Resembling something closer to what Tottenham fans can expect to see in their new stadium when the NFL comes to London, the new shirt is an affront to both the traditions of the club’s classic home strip and to clothing design in general. In truth, you can almost see what they were trying to do, with the collar design loosely aping the complex converging panels at the neck of the 04/05 Nike home shirt, but they haven’t pulled it off. Puma have again added a second shade of red to the main body of the shirt, this time across the chest, to accent the heather-like texture of the torso. While these details seem to lack cohesion, nothing compares to the calamity that is the sleeves. Apparently inspired by after-dinner mints and ‘Where’s Waldo’ picture books, the sleeves have been wrapped with finely banded red and white stripes, the effect of which makes players look like they are wearing pink armbands. The effect is…striking.
So why have Puma done this to our timeless kit? After all, isn’t this the same company that fought tooth and nail to win Arsenal as the crown jewel in their club portfolio? The simple answer is that they were trying something different and it didn’t quite come off. However, the conspiracy theorist in me cannot help but think this is Puma’s revenge for the reports stating the club will likely not renew their deal with the German kit supplier following the 2018/19 season. Arsenal have been linked with both Adidas and Nike to take over from Puma, with a significant rise on the reported ~£30 million the club currently receive annually. It will end a 5 year relationship that produced perhaps more complaints from fans than was anticipated when the deal was consummated.
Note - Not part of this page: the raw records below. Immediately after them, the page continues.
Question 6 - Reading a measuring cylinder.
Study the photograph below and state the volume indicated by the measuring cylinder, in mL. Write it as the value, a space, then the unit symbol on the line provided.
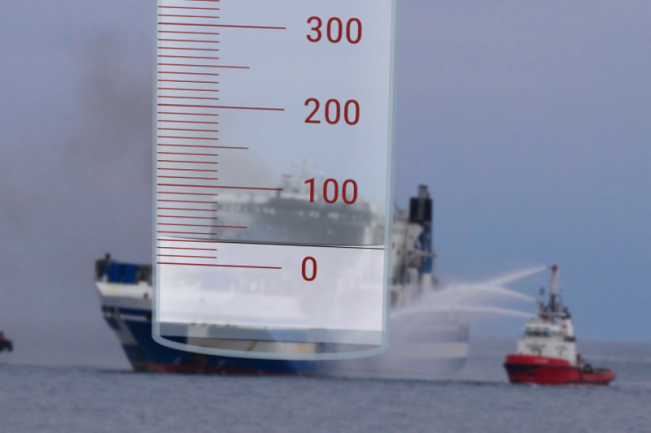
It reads 30 mL
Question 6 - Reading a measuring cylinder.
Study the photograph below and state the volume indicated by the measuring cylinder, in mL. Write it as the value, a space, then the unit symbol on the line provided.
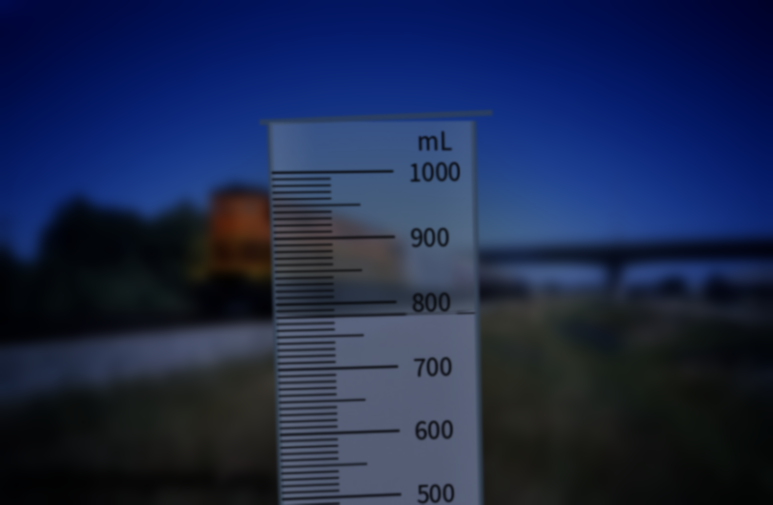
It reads 780 mL
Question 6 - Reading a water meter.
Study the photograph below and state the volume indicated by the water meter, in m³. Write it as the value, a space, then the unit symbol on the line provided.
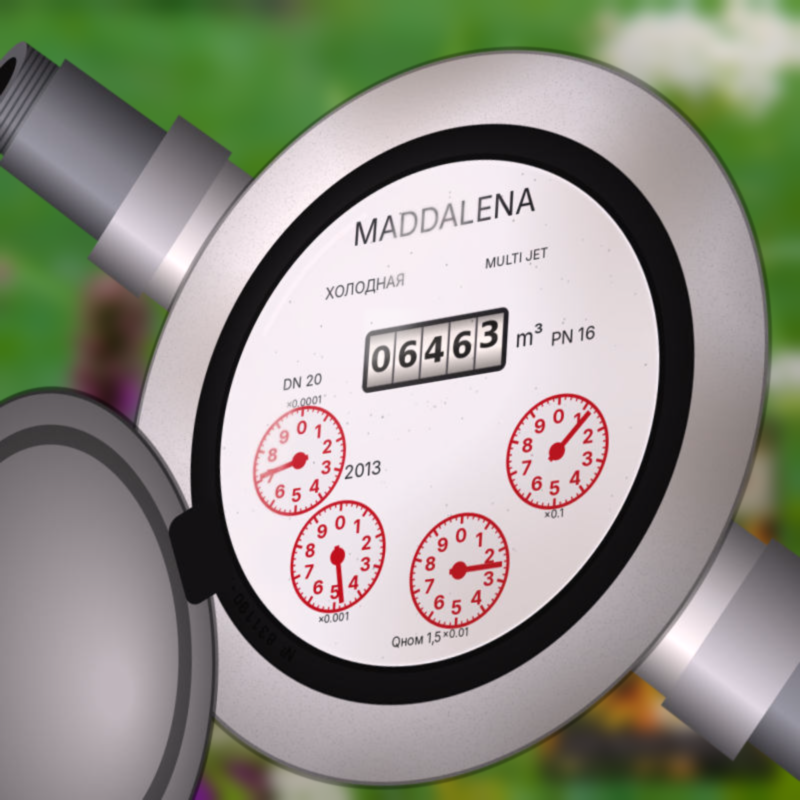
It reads 6463.1247 m³
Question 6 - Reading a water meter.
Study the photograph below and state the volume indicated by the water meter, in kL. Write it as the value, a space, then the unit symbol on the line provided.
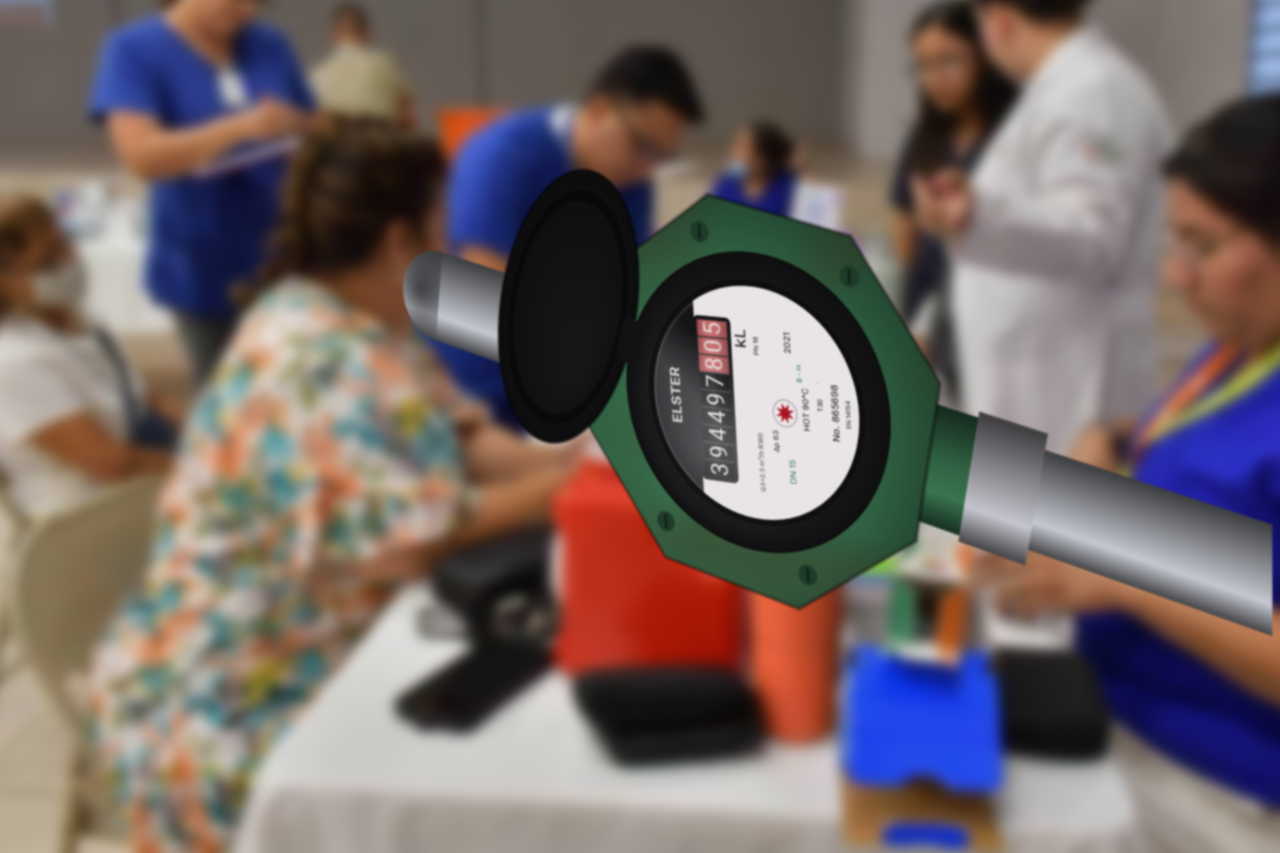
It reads 394497.805 kL
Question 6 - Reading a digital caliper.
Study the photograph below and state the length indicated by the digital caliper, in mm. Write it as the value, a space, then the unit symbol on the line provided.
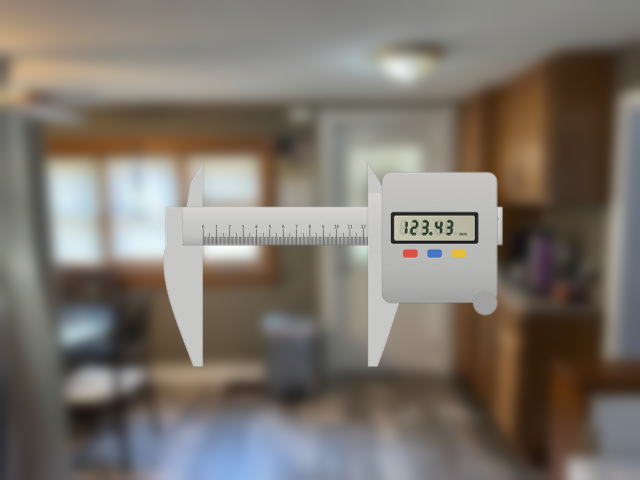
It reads 123.43 mm
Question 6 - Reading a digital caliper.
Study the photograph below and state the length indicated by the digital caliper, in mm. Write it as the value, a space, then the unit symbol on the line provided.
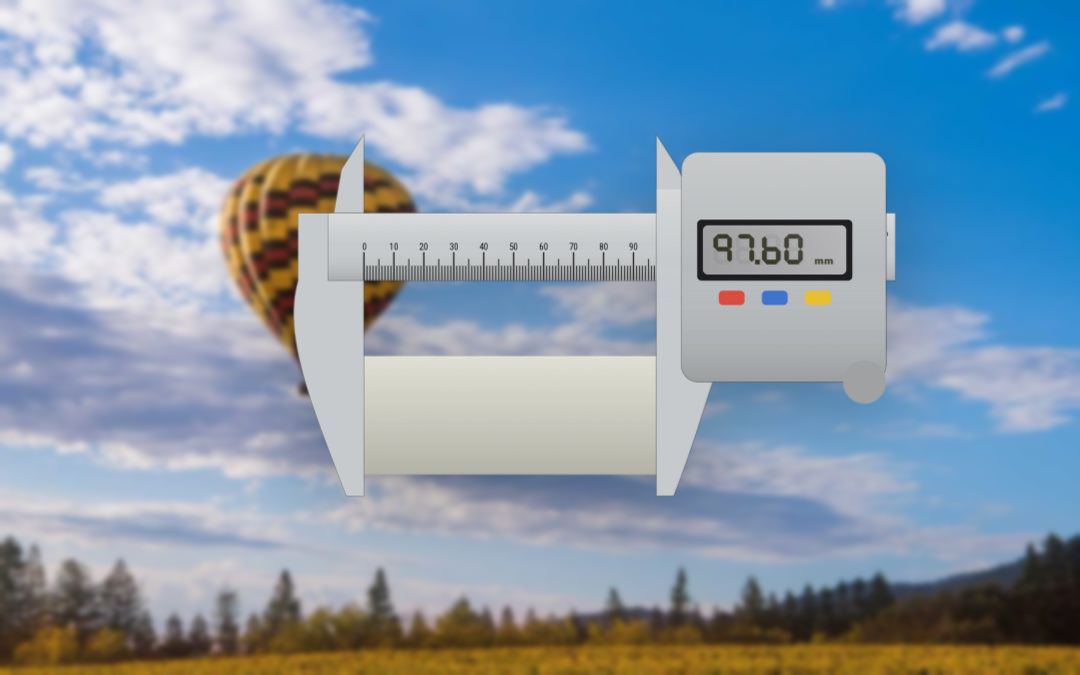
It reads 97.60 mm
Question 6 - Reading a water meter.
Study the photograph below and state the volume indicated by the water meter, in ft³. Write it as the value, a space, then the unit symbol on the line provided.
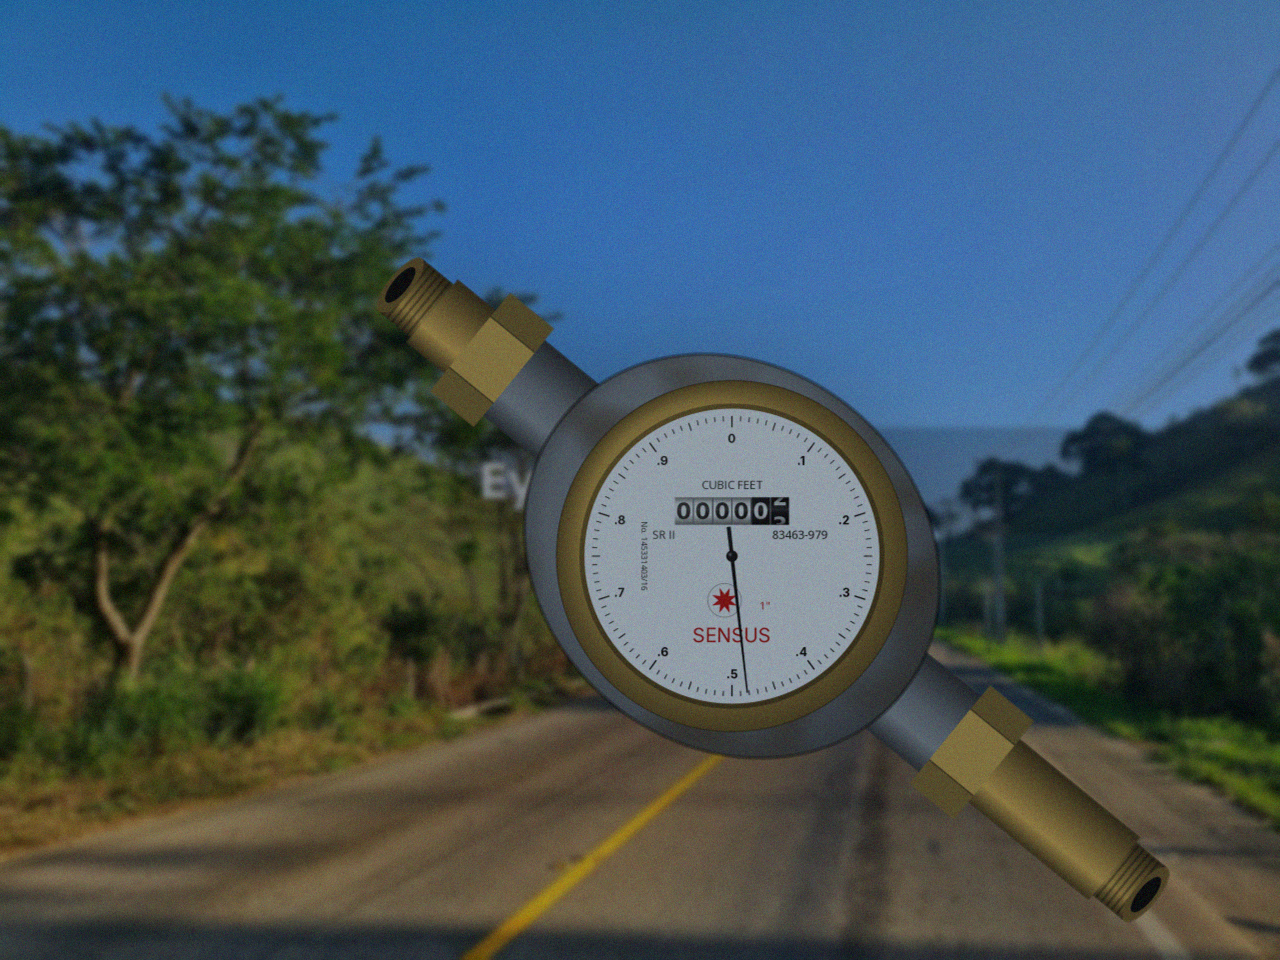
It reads 2.48 ft³
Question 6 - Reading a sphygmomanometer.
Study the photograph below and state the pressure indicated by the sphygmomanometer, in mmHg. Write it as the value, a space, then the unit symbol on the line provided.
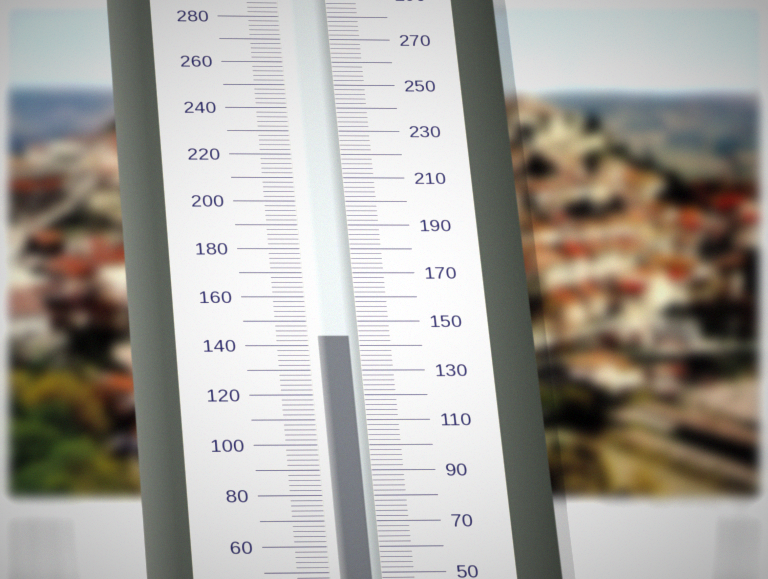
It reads 144 mmHg
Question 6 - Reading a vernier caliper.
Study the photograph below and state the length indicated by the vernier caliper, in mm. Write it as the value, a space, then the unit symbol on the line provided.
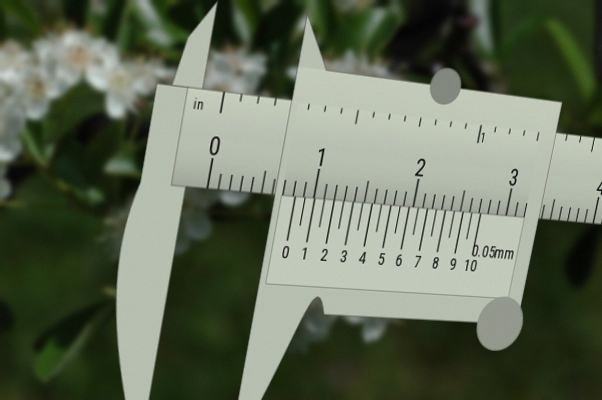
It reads 8.2 mm
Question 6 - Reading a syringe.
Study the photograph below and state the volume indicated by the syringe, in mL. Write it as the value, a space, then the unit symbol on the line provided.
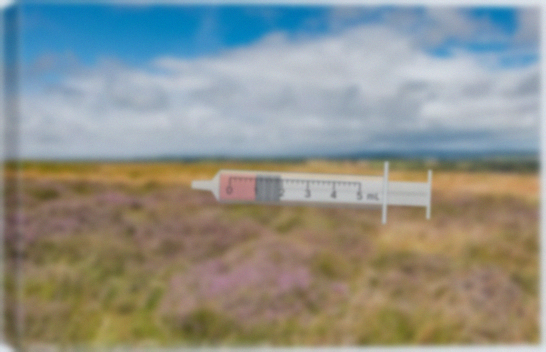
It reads 1 mL
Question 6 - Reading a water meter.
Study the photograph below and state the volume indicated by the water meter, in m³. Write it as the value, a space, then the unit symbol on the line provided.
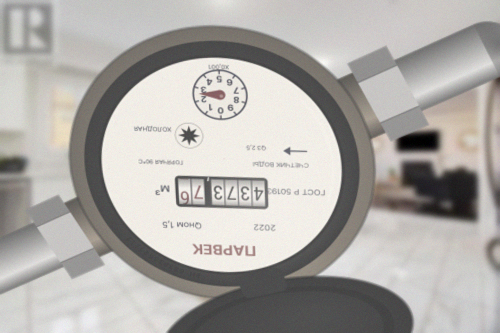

Puma has not been afraid to tinker with the formula during their time as Arsenal’s supplier, and their third choice kits have generally been bold and unique in the colours used, but many are longing for a return to a more traditional look. With the modern football fan starting to resemble the ball more than the players in their physique, Puma’s tight, almost compression style shirts have caused many fans to avoid the authentic article, opting instead for the more relaxed fitting replicas. Fan support seems solidly behind the team moving back to either Adidas or Nike next season, and Puma, for their part, have increased their portfolio of clubs since the original pact was struck. Perhaps it is time for both club and company to move in different directions, with Arsenal returning to a familiar place and Puma free to experiment with the shirt designs of other clubs.